Project Mathison: Johns Hopkins Data Science Capstone Presentation

Jovan Sardinha
January 16, 2016

Introduction

Around the world, people are spending an increasing amount of time on their mobile devices for email, social networking, banking and a whole range of other activities. But typing on mobile devices is still a serious pain.

The goal of this project is to create an algorithm that predicts that next word from an input sequence. The intent is to explore the area of large scale statistical language modelling in machine learning.

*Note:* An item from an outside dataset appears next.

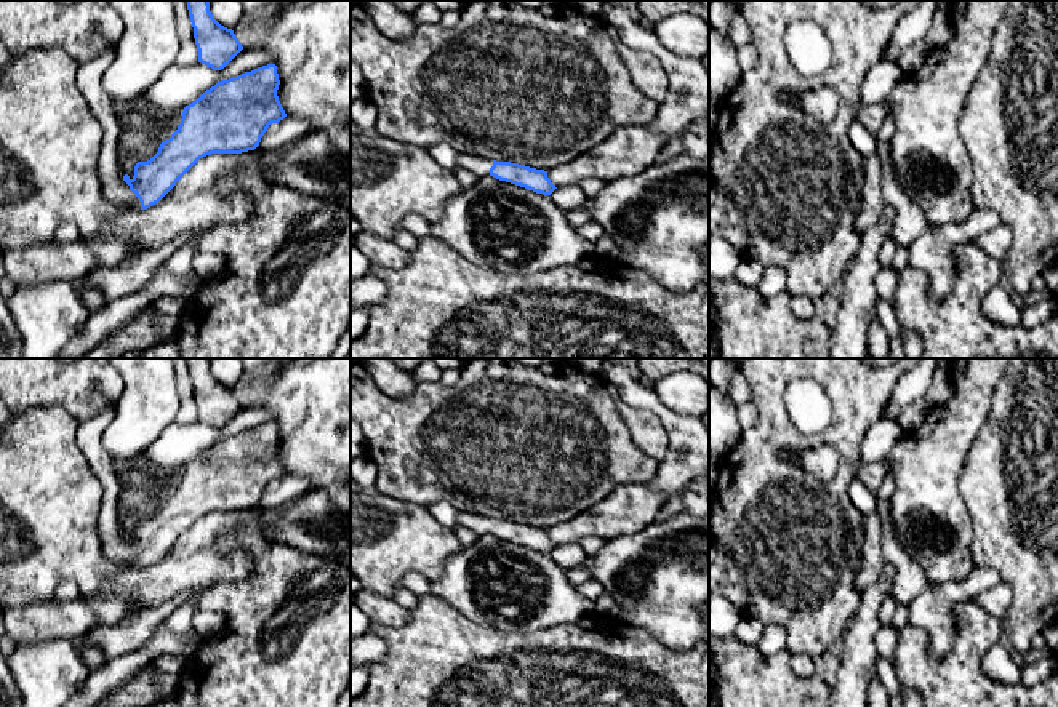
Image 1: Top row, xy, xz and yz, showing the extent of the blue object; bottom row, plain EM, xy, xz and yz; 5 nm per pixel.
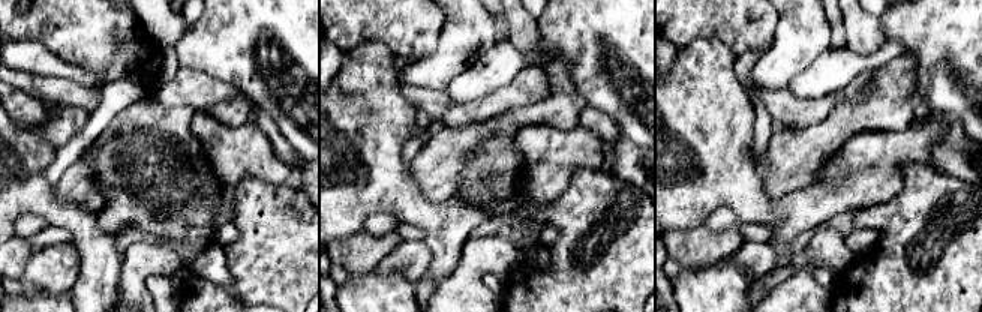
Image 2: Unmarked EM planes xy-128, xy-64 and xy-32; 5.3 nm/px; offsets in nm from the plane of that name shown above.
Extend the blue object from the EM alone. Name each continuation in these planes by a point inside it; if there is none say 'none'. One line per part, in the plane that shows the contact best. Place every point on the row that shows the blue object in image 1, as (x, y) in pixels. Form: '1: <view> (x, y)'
1: xy (135, 203)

This presentation will showcase the work done in this project (titled 'Project Mathison').

The Algorithm

One of the biggest problems when building a language prediction algorithm is creating a traning pipeline that scales and approaches the quality of Kneser-Ney Smoothing as the amount of training data increases. For this reason, ideas from work done by Google Research on natural language processing were used to build and train models. More specifically, models were built using the 'Stupid Backoff' scheme [1]:

\[ {P(w_{i}|w_{i-k-1}^{i-1}) = } \] \[ \begin{Bmatrix} (\rho(w_{i-k-1}^{i})) & \text{if } (w_{i-k-1}^{i}) \text{ is found}\\ \lambda(w_{i-k+1}^{i-1}) P(w_{i-k+2}^{i}) & \text{otherwise} \end{Bmatrix} \] where ρ(·) are pre-computed and stored probabilities, and λ(·) are back-off weights. As examples, Kneser-Ney Smoothing (Kneser and Ney, 1995), Katz Backoff (Katz, 1987) and linear interpolation (Jelinek and Mercer, 1980) can be expressed in this scheme (Chen and Goodman, 1998). The recursion ends at unigrams.

About the Application

How to use: The application can be accessed here: Link to app. To use the app, one has to follow three simple instructions, illustrated below:

How it works: When you complete step 2, an R scipt executes on the server side by taking the input provided and creating a table with the top 5 token scores. The token with the highest score is predicted as the next word.

Bibliography

[1] Brants,popat,xp,och,jeff. “Large Language Models in Machine Translation.” Large Language Models in Machine Translation. Web. 20 Dec. 2015.

[2] Paul, Douglas B. “Experience with a Stack Decoder-based HMM CSR and Back-OFF N-gram Language Models.” Proceedings of the Workshop on Speech and Natural Language - HLT '91 (1991). Web.